Today, search engines fail miserably when it comes to finding clear intent, according to Stefan Weitz, director of search at Microsoft Bing. Weitz, along with Mark Watkins, CEO and co-founder of Goby, kicked off the final day of the May 2011 Search Insider Summit on Saturday.

Type in a search query, click on "enter," and get a list of documents. That's how it's done today, Watkins said. Searchers want information about things, and engines have begun work toward indexing this Web of things, rather than documents.

Weitz and Watkins describe the Web as a vast collection of objects that digitally represent the virtual world. Search engines are still focused on looking at connecting links between pages and not the individual objects -- but that will change.
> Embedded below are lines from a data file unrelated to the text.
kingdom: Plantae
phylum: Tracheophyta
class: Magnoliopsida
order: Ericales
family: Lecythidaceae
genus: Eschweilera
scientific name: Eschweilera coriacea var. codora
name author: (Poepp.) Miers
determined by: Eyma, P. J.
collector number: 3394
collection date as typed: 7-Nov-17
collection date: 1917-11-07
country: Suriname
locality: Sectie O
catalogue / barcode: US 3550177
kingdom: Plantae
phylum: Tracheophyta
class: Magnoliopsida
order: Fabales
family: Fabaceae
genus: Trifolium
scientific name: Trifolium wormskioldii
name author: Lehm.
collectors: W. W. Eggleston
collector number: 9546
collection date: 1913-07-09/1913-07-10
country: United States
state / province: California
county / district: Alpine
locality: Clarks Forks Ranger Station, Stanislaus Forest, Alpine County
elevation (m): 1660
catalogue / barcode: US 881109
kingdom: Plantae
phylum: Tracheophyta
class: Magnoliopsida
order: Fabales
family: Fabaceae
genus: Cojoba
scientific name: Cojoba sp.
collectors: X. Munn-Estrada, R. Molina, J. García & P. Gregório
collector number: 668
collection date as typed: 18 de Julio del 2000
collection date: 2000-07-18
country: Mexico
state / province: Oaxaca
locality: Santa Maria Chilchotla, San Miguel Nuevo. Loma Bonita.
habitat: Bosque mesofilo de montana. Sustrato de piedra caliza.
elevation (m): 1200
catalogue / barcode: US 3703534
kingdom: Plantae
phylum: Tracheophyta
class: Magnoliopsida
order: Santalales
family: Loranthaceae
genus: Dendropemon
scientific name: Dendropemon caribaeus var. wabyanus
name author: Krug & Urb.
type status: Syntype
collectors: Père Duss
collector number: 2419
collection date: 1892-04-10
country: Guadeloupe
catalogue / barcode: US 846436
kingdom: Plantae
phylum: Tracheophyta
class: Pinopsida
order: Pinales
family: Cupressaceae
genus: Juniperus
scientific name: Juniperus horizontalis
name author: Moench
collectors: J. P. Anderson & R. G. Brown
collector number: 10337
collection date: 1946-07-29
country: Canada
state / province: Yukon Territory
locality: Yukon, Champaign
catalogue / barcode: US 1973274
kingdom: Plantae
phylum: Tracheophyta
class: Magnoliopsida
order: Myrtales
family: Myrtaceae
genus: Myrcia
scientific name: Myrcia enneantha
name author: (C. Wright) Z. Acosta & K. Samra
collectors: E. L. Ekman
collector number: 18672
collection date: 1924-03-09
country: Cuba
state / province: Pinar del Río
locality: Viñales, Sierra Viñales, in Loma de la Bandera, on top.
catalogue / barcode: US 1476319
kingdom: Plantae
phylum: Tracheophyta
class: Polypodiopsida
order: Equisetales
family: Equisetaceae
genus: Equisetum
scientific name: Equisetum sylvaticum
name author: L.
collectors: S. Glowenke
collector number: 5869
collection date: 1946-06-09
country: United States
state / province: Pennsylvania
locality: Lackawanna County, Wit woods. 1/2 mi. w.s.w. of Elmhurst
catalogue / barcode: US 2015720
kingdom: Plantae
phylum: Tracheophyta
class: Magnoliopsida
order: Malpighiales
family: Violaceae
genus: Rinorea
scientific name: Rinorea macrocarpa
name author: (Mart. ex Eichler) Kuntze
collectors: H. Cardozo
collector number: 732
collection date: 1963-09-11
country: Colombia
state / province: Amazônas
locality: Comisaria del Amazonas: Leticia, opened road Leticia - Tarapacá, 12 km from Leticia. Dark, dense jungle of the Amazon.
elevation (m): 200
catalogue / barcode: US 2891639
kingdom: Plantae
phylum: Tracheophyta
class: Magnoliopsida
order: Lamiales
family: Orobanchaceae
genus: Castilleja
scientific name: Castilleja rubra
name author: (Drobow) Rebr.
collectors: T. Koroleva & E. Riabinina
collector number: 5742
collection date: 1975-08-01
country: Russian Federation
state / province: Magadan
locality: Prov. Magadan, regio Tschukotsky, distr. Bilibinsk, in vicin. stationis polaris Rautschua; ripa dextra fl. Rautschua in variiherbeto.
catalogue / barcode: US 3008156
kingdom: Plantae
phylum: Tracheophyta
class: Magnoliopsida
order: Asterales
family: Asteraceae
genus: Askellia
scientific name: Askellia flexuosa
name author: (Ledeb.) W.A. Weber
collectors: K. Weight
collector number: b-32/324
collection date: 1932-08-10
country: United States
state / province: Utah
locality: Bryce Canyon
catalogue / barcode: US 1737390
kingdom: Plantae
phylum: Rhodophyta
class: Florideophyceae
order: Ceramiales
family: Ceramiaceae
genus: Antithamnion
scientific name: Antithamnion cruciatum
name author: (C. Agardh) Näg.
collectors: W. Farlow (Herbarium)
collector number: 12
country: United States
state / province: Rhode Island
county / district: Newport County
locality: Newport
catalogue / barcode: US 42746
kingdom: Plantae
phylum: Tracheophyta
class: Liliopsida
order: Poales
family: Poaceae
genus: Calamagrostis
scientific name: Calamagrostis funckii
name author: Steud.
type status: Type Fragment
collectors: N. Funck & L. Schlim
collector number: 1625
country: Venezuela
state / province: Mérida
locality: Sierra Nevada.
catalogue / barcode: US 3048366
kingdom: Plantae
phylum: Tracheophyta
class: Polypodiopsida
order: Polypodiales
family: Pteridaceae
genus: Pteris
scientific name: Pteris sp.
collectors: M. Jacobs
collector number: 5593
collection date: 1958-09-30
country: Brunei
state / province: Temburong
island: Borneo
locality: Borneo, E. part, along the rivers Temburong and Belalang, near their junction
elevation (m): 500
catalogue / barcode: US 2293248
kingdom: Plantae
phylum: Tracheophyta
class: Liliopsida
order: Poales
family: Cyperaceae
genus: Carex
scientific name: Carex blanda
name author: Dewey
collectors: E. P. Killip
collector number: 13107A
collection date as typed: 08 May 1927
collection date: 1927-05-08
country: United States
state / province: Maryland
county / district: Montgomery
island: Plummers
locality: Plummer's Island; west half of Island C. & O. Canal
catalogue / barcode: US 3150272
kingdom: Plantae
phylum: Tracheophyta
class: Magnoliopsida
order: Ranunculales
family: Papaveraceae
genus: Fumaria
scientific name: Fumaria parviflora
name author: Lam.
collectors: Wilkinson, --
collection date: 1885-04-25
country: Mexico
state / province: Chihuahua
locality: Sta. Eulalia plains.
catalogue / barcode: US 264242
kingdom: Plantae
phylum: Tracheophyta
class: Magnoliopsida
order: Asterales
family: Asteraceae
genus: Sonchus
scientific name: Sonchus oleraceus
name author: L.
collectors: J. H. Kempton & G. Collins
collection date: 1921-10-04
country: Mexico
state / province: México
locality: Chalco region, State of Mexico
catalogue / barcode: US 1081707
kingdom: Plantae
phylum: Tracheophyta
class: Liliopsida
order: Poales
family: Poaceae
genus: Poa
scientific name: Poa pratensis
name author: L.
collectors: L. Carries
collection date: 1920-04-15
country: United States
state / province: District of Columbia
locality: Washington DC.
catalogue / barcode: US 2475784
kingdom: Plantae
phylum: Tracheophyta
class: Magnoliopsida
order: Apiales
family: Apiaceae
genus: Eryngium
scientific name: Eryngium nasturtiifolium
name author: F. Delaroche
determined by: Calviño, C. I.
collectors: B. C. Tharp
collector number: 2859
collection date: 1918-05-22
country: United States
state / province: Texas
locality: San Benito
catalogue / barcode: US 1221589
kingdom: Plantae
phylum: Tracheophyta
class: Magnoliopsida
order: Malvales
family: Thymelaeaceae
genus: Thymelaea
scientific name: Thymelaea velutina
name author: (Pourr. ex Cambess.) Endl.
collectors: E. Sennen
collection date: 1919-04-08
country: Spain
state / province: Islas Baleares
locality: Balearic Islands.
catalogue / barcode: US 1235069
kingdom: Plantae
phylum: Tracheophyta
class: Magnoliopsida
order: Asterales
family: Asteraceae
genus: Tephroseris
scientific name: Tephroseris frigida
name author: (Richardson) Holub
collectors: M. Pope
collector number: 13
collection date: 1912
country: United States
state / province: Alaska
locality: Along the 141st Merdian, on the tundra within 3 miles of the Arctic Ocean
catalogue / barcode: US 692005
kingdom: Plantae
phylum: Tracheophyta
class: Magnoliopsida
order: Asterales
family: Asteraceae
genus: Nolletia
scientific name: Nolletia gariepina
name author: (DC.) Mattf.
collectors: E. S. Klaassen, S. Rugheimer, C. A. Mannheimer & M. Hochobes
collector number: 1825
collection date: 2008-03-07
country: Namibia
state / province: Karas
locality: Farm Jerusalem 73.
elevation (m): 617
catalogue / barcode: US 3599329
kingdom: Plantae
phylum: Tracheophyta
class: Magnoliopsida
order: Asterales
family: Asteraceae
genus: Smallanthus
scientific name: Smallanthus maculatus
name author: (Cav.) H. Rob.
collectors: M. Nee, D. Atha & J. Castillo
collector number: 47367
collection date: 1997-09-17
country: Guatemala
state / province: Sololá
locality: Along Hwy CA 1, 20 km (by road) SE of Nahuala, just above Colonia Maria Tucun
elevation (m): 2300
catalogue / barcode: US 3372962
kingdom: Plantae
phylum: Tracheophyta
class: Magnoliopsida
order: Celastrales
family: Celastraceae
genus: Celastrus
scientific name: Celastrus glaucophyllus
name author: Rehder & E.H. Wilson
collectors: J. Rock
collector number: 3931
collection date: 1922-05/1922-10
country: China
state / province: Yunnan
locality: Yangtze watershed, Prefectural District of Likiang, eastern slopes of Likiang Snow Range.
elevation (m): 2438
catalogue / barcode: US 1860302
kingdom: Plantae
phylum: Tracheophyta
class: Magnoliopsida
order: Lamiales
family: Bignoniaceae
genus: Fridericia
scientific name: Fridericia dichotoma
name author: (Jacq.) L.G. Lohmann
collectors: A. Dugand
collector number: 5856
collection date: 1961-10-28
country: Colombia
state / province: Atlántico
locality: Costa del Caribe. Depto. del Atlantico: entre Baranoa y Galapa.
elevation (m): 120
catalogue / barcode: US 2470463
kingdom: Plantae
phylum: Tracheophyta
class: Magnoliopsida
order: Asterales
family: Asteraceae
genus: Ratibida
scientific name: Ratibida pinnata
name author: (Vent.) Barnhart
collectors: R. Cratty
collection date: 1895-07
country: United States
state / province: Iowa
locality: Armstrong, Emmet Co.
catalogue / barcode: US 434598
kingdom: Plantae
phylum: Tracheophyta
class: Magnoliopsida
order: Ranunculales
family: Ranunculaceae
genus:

Search engines need to take masses of unstructured data found across the Web and make it actionable. The technology driving the engine should have the ability to identify a search intent past the initial act of the search and identify an action. For example, someone searches for a restaurant. The engine should also have the ability to identify what the user wants to book a hotel reservation. This makes search less about searching and more about doing.

Yahoo is working to make that happen. Shashi Seth, senior vice president of Search at Yahoo, made some predictions. In the next five years, the search experience will become dramatically different. Mobile search will overtake Web search, doubling in the next five years. While Web search continues to grow between 11% and 12% year-on-year, mobile search is growing at 100%. Search engines will move from indexing the Web to building content indexes -- something Yahoo has already begun to do. "No one wants to see a pair of links when the results could be more precise such as video," he said. "Pre-search and post-search will get tacked on to search."

The average time it takes to render a query in Yahoo Search Direct is about 250 milliseconds. Yahoo has found that when the search engine gives back time to the searcher, the searcher searches longer. Along with the searches, ad calls rise as well.

Yahoo is bringing indexed content to the top of search results. Through this tactic, Yahoo returns on target 30% of all its queries. By the end of the year, Seth believes Yahoo will hit 50% of all its queries.

Seth also demonstrated a local search product built with the mindset of allowing searches without entering one letter or keyword. Yahoo wants to change the focus to answers, not links. "We believe that in the next three years, more than 50% of queries will not have a link," he said. "That does have deep implications for marketers, but it's where Yahoo is headed."

At Google, that implication means pushing ads to the top of search queries. For every commercial query, the best result should be an ad, according to Matt Ackley, head of product marketing at Google.